| Problem to work on |
Render each line of the material below as a Markdown table with the columns Row and Line, numbering the rows and omitting blank lines. Leave the pictures out of the table.

[[ Available data, beginning ]]

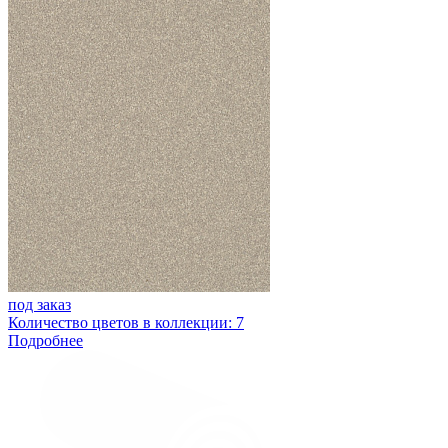
под заказ
Количество цветов в коллекции: 7
Подробнее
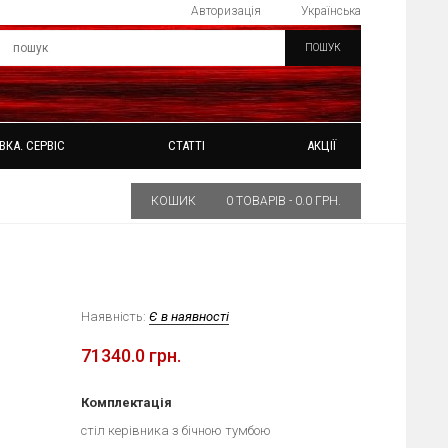
Авторизація
Українська
ПОШУК
ВКА. СЕРВІС
СТАТТІ
АКЦІЇ
КОШИК
0 ТОВАРІВ - 0.0 ГРН.
Наявність:
Є в наявності
71340.0 грн.
Комплектація
стіл керівника з бічною тумбою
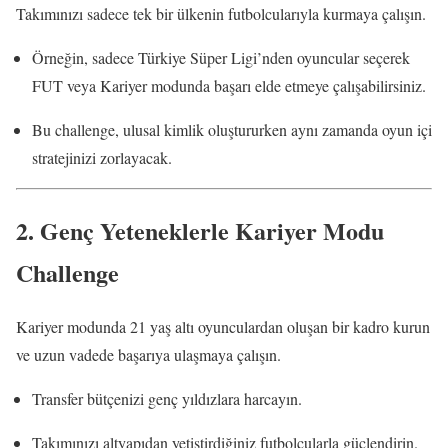
Takımınızı sadece tek bir ülkenin futbolcularıyla kurmaya çalışın.
Örneğin, sadece Türkiye Süper Ligi’nden oyuncular seçerek
FUT veya Kariyer modunda başarı elde etmeye çalışabilirsiniz.
Bu challenge, ulusal kimlik oluştururken aynı zamanda oyun içi
stratejinizi zorlayacak.
2.
Genç Yeteneklerle Kariyer Modu
Challenge
Kariyer modunda 21 yaş altı oyunculardan oluşan bir kadro kurun
ve uzun vadede başarıya ulaşmaya çalışın.
Transfer bütçenizi genç yıldızlara harcayın.
Takımınızı altyapıdan yetiştirdiğiniz futbolcularla güçlendirin.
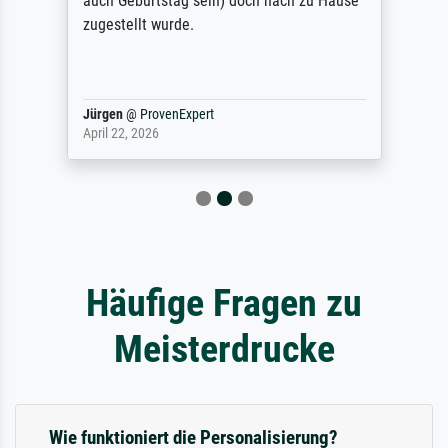
auch Geburtstag sein) doch nach zu Hause
zugestellt wurde.
Jürgen
@
ProvenExpert
April 22, 2026
Häufige Fragen zu
Meisterdrucke
Wie funktioniert die Personalisierung?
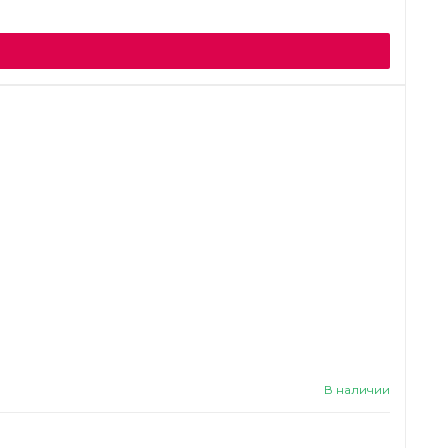
В наличии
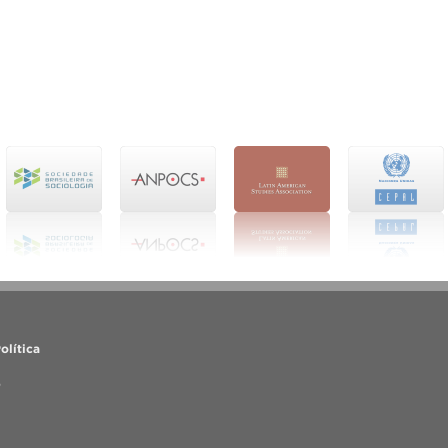
olítica
o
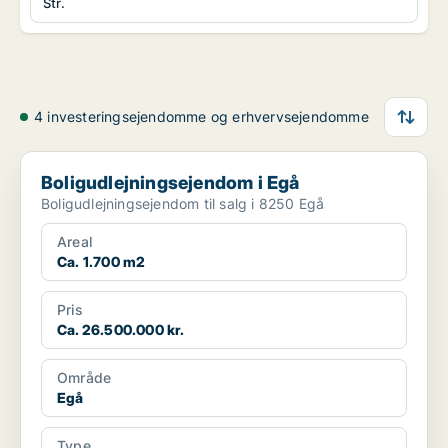
Str.
4 investeringsejendomme og erhvervsejendomme
Boligudlejningsejendom i Egå
Boligudlejningsejendom i Egå
Boligudlejningsejendom til salg i 8250 Egå
Areal
Ca. 1.700 m2
Pris
Ca. 26.500.000 kr.
Område
Egå
Type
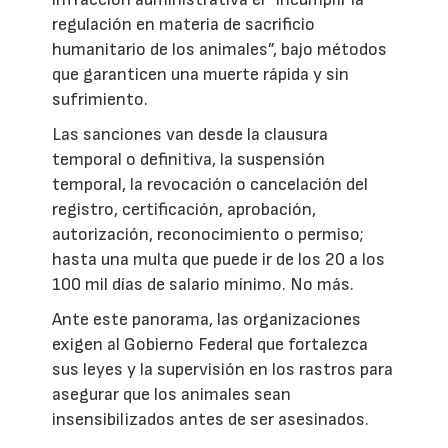
regulación en materia de sacrificio
humanitario de los animales”, bajo métodos
que garanticen una muerte rápida y sin
sufrimiento.
Las sanciones van desde la clausura
temporal o definitiva, la suspensión
temporal, la revocación o cancelación del
registro, certificación, aprobación,
autorización, reconocimiento o permiso;
hasta una multa que puede ir de los 20 a los
100 mil días de salario mínimo. No más.
Ante este panorama, las organizaciones
exigen al Gobierno Federal que fortalezca
sus leyes y la supervisión en los rastros para
asegurar que los animales sean
insensibilizados antes de ser asesinados.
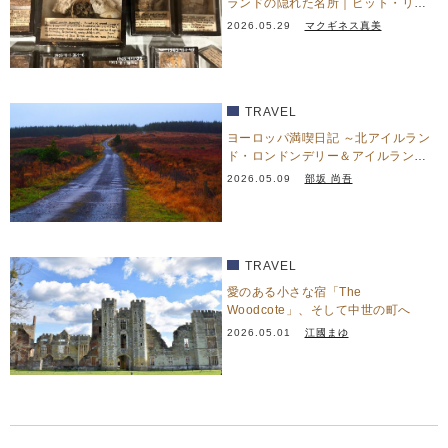
ランドの隠れた名所｜ピット・リヴ
ァーズ博物館
2026.05.29
マクギネス真美
TRAVEL
ヨーロッパ満喫日記 ～北アイルラン
ド・ロンドンデリー＆アイルラン
ド・ドニゴール篇～
2026.05.09
部坂 尚吾
TRAVEL
愛のある小さな宿「The
Woodcote」、そして中世の町へ
2026.05.01
江國まゆ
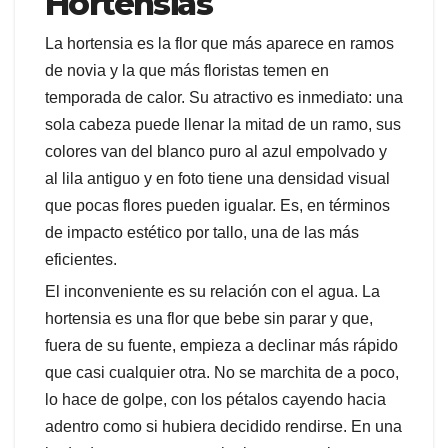
Hortensias
La hortensia es la flor que más aparece en ramos
de novia y la que más floristas temen en
temporada de calor. Su atractivo es inmediato: una
sola cabeza puede llenar la mitad de un ramo, sus
colores van del blanco puro al azul empolvado y
al lila antiguo y en foto tiene una densidad visual
que pocas flores pueden igualar. Es, en términos
de impacto estético por tallo, una de las más
eficientes.
El inconveniente es su relación con el agua. La
hortensia es una flor que bebe sin parar y que,
fuera de su fuente, empieza a declinar más rápido
que casi cualquier otra. No se marchita de a poco,
lo hace de golpe, con los pétalos cayendo hacia
adentro como si hubiera decidido rendirse. En una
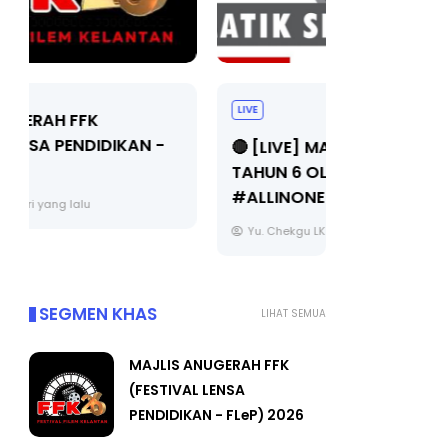
LIVE
Sejarah Ti
🔴 [LIVE] MATEMATIK SR, WANG
Unknown
TAHUN 6 OLEH CIKGU ANITA
#ALLINONE #141 #...
Yu. Chekgu LK
7 hari yang lalu
SEGMEN KHAS
LIHAT SEMUA
MAJLIS ANUGERAH FFK
(FESTIVAL LENSA
PENDIDIKAN - FLeP) 2026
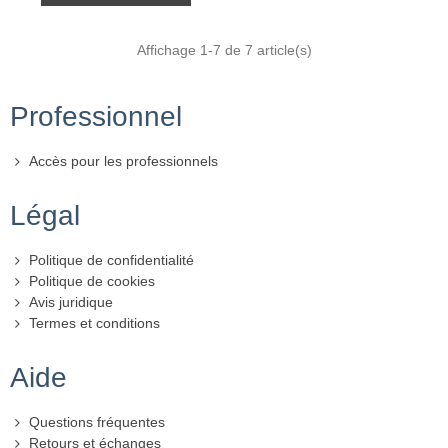
Affichage
1
-7 de 7 article(s)
Professionnel
Accès pour les professionnels
Légal
Politique de confidentialité
Politique de cookies
Avis juridique
Termes et conditions
Aide
Questions fréquentes
Retours et échanges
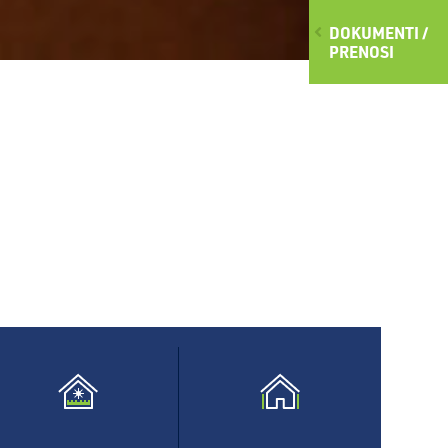
DOKUMENTI /
PRENOSI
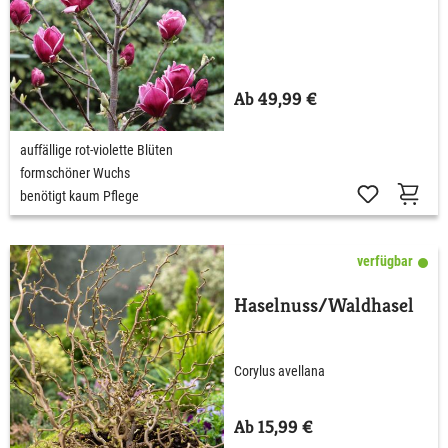
Ab 49,99 €
auffällige rot-violette Blüten
formschöner Wuchs
benötigt kaum Pflege
verfügbar
Haselnuss/Waldhasel
Corylus avellana
Ab 15,99 €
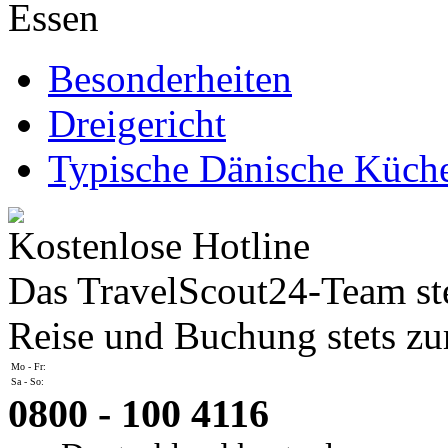
Essen
Besonderheiten
Dreigericht
Typische Dänische Küch
Kostenlose Hotline
Das TravelScout24-Team ste
Reise und Buchung stets zur
Mo - Fr:
Sa - So:
0800 - 100 4116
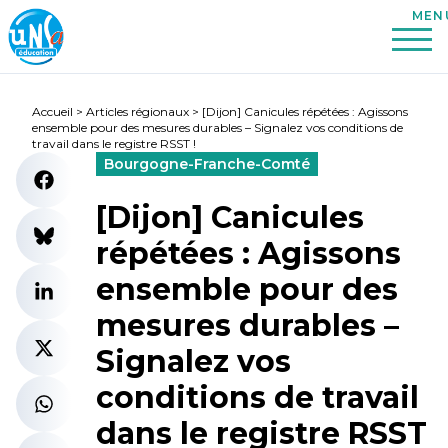
Accueil
>
Articles régionaux
>
[Dijon] Canicules répétées : Agissons
ensemble pour des mesures durables – Signalez vos conditions de
travail dans le registre RSST !
Bourgogne-Franche-Comté
[Dijon] Canicules
répétées : Agissons
ensemble pour des
mesures durables –
Signalez vos
conditions de travail
dans le registre RSST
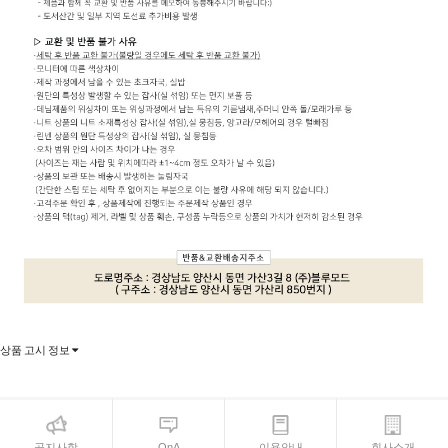
상품 고시 정보
공지사항
QnA
이용안내
회사소개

[[ Available data, end ]]

| Output |
| Row | Line |
|---|---|
| 1 | под заказ |
| 2 | Количество цветов в коллекции: 7 |
| 3 | Подробнее |
| 4 | Авторизація |
| 5 | Українська |
| 6 | ПОШУК |
| 7 | ВКА. СЕРВІС |
| 8 | СТАТТІ |
| 9 | АКЦІЇ |
| 10 | КОШИК |
| 11 | 0 ТОВАРІВ - 0.0 ГРН. |
| 12 | Наявність: |
| 13 | Є в наявності |
| 14 | 71340.0 грн. |
| 15 | Комплектація |
| 16 | стіл керівника з бічною тумбою |
| 17 | Takımınızı sadece tek bir ülkenin futbolcularıyla kurmaya çalışın. |
| 18 | Örneğin, sadece Türkiye Süper Ligi’nden oyuncular seçerek |
| 19 | FUT veya Kariyer modunda başarı elde etmeye çalışabilirsiniz. |
| 20 | Bu challenge, ulusal kimlik oluştururken aynı zamanda oyun içi |
| 21 | stratejinizi zorlayacak. |
| 22 | 2. |
| 23 | Genç Yeteneklerle Kariyer Modu |
| 24 | Challenge |
| 25 | Kariyer modunda 21 yaş altı oyunculardan oluşan bir kadro kurun |
| 26 | ve uzun vadede başarıya ulaşmaya çalışın. |
| 27 | Transfer bütçenizi genç yıldızlara harcayın. |
| 28 | Takımınızı altyapıdan yetiştirdiğiniz futbolcularla güçlendirin. |
| 29 | auch Geburtstag sein) doch nach zu Hause |
| 30 | zugestellt wurde. |
| 31 | Jürgen |
| 32 | @ |
| 33 | ProvenExpert |
| 34 | April 22, 2026 |
| 35 | Häufige Fragen zu |
| 36 | Meisterdrucke |
| 37 | Wie funktioniert die Personalisierung? |
| 38 | В наличии |
| 39 | olítica |
| 40 | o |
| 41 | Str. |
| 42 | 4 investeringsejendomme og erhvervsejendomme |
| 43 | Boligudlejningsejendom i Egå |
| 44 | Boligudlejningsejendom i Egå |
| 45 | Boligudlejningsejendom til salg i 8250 Egå |
| 46 | Areal |
| 47 | Ca. 1.700 m2 |
| 48 | Pris |
| 49 | Ca. 26.500.000 kr. |
| 50 | Område |
| 51 | Egå |
| 52 | Type |
| 53 | regulación en materia de sacrificio |
| 54 | humanitario de los animales”, bajo métodos |
| 55 | que garanticen una muerte rápida y sin |
| 56 | sufrimiento. |
| 57 | Las sanciones van desde la clausura |
| 58 | temporal o definitiva, la suspensión |
| 59 | temporal, la revocación o cancelación del |
| 60 | registro, certificación, aprobación, |
| 61 | autorización, reconocimiento o permiso; |
| 62 | hasta una multa que puede ir de los 20 a los |
| 63 | 100 mil días de salario mínimo. No más. |
| 64 | Ante este panorama, las organizaciones |
| 65 | exigen al Gobierno Federal que fortalezca |
| 66 | sus leyes y la supervisión en los rastros para |
| 67 | asegurar que los animales sean |
| 68 | insensibilizados antes de ser asesinados. |
| 69 | ランドの隠れた名所｜ピット・リヴ |
| 70 | ァーズ博物館 |
| 71 | 2026.05.29 |
| 72 | マクギネス真美 |
| 73 | TRAVEL |
| 74 | ヨーロッパ満喫日記 ～北アイルラン |
| 75 | ド・ロンドンデリー＆アイルラン |
| 76 | ド・ドニゴール篇～ |
| 77 | 2026.05.09 |
| 78 | 部坂 尚吾 |
| 79 | TRAVEL |
| 80 | 愛のある小さな宿「The |
| 81 | Woodcote」、そして中世の町へ |
| 82 | 2026.05.01 |
| 83 | 江國まゆ |
| 84 | Hortensias |
| 85 | La hortensia es la flor que más aparece en ramos |
| 86 | de novia y la que más floristas temen en |
| 87 | temporada de calor. Su atractivo es inmediato: una |
| 88 | sola cabeza puede llenar la mitad de un ramo, sus |
| 89 | colores van del blanco puro al azul empolvado y |
| 90 | al lila antiguo y en foto tiene una densidad visual |
| 91 | que pocas flores pueden igualar. Es, en términos |
| 92 | de impacto estético por tallo, una de las más |
| 93 | eficientes. |
| 94 | El inconveniente es su relación con el agua. La |
| 95 | hortensia es una flor que bebe sin parar y que, |
| 96 | fuera de su fuente, empieza a declinar más rápido |
| 97 | que casi cualquier otra. No se marchita de a poco, |
| 98 | lo hace de golpe, con los pétalos cayendo hacia |
| 99 | adentro como si hubiera decidido rendirse. En una |
| 100 | LIVE |
| 101 | Sejarah Ti |
| 102 | 🔴 [LIVE] MATEMATIK SR, WANG |
| 103 | Unknown |
| 104 | TAHUN 6 OLEH CIKGU ANITA |
| 105 | #ALLINONE #141 #... |
| 106 | Yu. Chekgu LK |
| 107 | 7 hari yang lalu |
| 108 | SEGMEN KHAS |
| 109 | LIHAT SEMUA |
| 110 | MAJLIS ANUGERAH FFK |
| 111 | (FESTIVAL LENSA |
| 112 | PENDIDIKAN - FLeP) 2026 |
| 113 | Affichage |
| 114 | 1 |
| 115 | -7 de 7 article(s) |
| 116 | Professionnel |
| 117 | Accès pour les professionnels |
| 118 | Légal |
| 119 | Politique de confidentialité |
| 120 | Politique de cookies |
| 121 | Avis juridique |
| 122 | Termes et conditions |
| 123 | Aide |
| 124 | Questions fréquentes |
| 125 | Retours et échanges |
| 126 | DOKUMENTI / |
| 127 | PRENOSI |
| 128 | Ab 49,99 € |
| 129 | auffällige rot-violette Blüten |
| 130 | formschöner Wuchs |
| 131 | benötigt kaum Pflege |
| 132 | verfügbar |
| 133 | Haselnuss/Waldhasel |
| 134 | Corylus avellana |
| 135 | Ab 15,99 € |
| 136 | Essen |
| 137 | Besonderheiten |
| 138 | Dreigericht |
| 139 | Typische Dänische Küch |
| 140 | Kostenlose Hotline |
| 141 | Das TravelScout24-Team ste |
| 142 | Reise und Buchung stets zur |
| 143 | Mo - Fr: |
| 144 | Sa - So: |
| 145 | 0800 - 100 4116 |
| 146 | Accueil |
| 147 | > |
| 148 | Articles régionaux |
| 149 | > |
| 150 | [Dijon] Canicules répétées : Agissons |
| 151 | ensemble pour des mesures durables – Signalez vos conditions de |
| 152 | travail dans le registre RSST ! |
| 153 | Bourgogne-Franche-Comté |
| 154 | [Dijon] Canicules |
| 155 | répétées : Agissons |
| 156 | ensemble pour des |
| 157 | mesures durables – |
| 158 | Signalez vos |
| 159 | conditions de travail |
| 160 | dans le registre RSST |
| 161 | 상품 고시 정보 |
| 162 | 공지사항 |
| 163 | QnA |
| 164 | 이용안내 |
| 165 | 회사소개 |